» **To do**:
[a] Rewrite the squid-users reply starting at "On 7/6/2012 5:16" and ending at "fedora at home.", putting "manuals" in place of "books".
[b] In the squid-users reply, which CentOS version does Ezequiel Birman say he is using?

(Beginning of Selected text)

Re: [squid-users] Re: transparent (intercepting?) without wccp, options?

From: Eliezer Croitoru <>
Date: Fri, 06 Jul 2012 17:42:22 +0300

On 7/6/2012 5:16 AM, Ezequiel Birman wrote:
>>>>>> "Eliezer" == Eliezer Croitoru <> writes:
> > On 7/5/2012 4:48 AM, Ezequiel Birman wrote:
> > dont worry! i dont know anyone that masters linux and got it all
> > from books he didnt bout :)
> XD I meant, of course, the two squid books, Begginer's Guide and
> advanced. Anyway, if i get this right maybe I'll write a tutorial
> myself.
it's nice to read these books but most of what you need to know is just
out there waiting for you to read.
> I am using CentOS 6.2, for no better reason that I use fedora at home.
> Bridge is working, then installed squid via yum.
> squid-3.1.10-1.el6_2.4.x86_64
for centos 6.X you can use fedore 16 rpm of latest squid version.

(End of Selected text)
(Beginning of Data section)

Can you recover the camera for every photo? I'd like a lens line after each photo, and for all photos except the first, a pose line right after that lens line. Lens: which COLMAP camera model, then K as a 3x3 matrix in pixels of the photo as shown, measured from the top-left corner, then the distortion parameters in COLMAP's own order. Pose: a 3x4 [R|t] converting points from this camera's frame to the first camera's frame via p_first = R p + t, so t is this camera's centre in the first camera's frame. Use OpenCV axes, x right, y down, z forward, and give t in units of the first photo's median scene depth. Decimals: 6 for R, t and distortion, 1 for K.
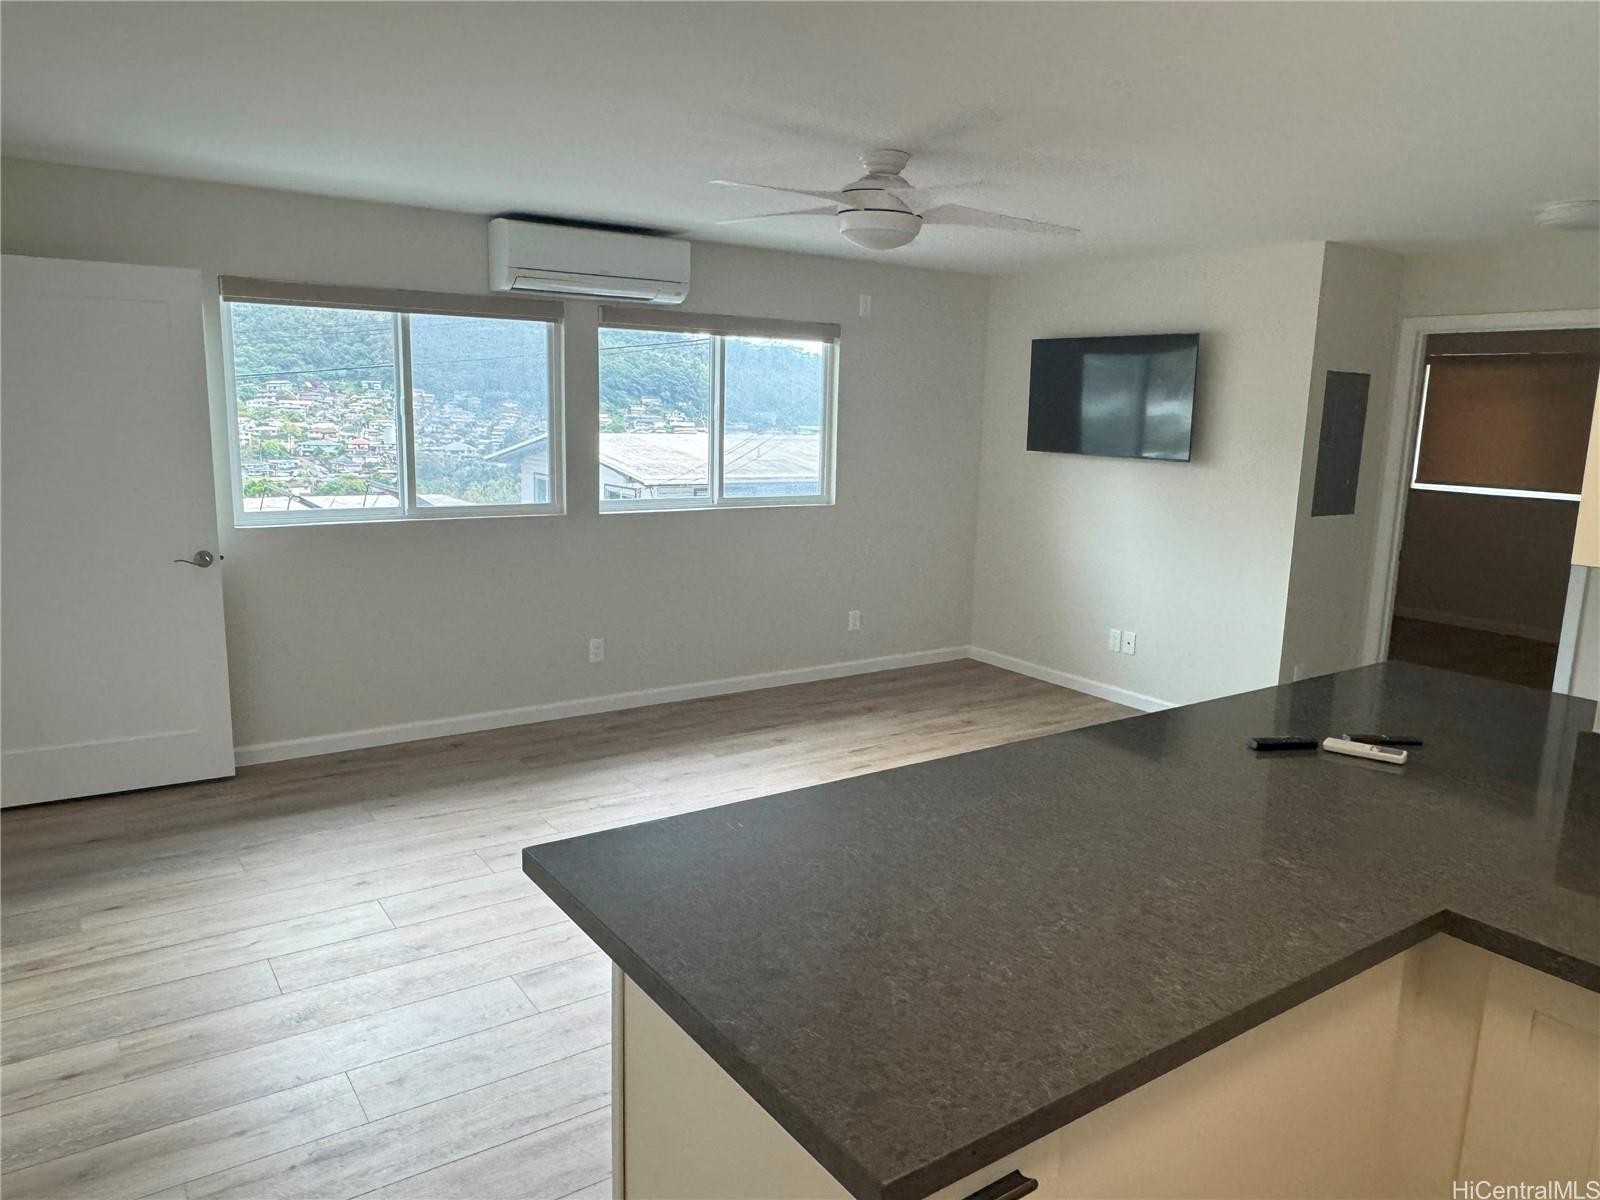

(End of Data section)
(Beginning of Data section)

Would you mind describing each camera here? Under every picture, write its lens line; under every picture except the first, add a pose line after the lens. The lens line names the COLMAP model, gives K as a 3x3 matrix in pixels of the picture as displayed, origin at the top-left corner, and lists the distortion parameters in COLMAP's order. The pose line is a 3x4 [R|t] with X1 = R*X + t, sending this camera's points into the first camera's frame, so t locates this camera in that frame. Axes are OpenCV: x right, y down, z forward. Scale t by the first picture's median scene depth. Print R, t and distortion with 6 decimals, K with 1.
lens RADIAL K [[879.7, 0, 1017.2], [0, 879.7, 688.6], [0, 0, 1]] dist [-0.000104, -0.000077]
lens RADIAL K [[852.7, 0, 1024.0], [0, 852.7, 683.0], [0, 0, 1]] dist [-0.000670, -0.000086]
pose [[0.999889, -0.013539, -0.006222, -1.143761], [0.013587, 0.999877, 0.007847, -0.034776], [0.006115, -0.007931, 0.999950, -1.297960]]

(End of Data section)

» **Results**:
[a]
On 7/6/2012 5:16 AM, Ezequiel Birman wrote:
>>>>>> "Eliezer" == Eliezer Croitoru <> writes:
> > On 7/5/2012 4:48 AM, Ezequiel Birman wrote:
> > dont worry! i dont know anyone that masters linux and got it all
> > from manuals he didnt bout :)
> XD I meant, of course, the two squid manuals, Begginer's Guide and
> advanced. Anyway, if i get this right maybe I'll write a tutorial
> myself.
it's nice to read these manuals but most of what you need to know is just
out there waiting for you to read.
> I am using CentOS 6.2, for no better reason that I use fedora at home.

[b] CentOS 6.2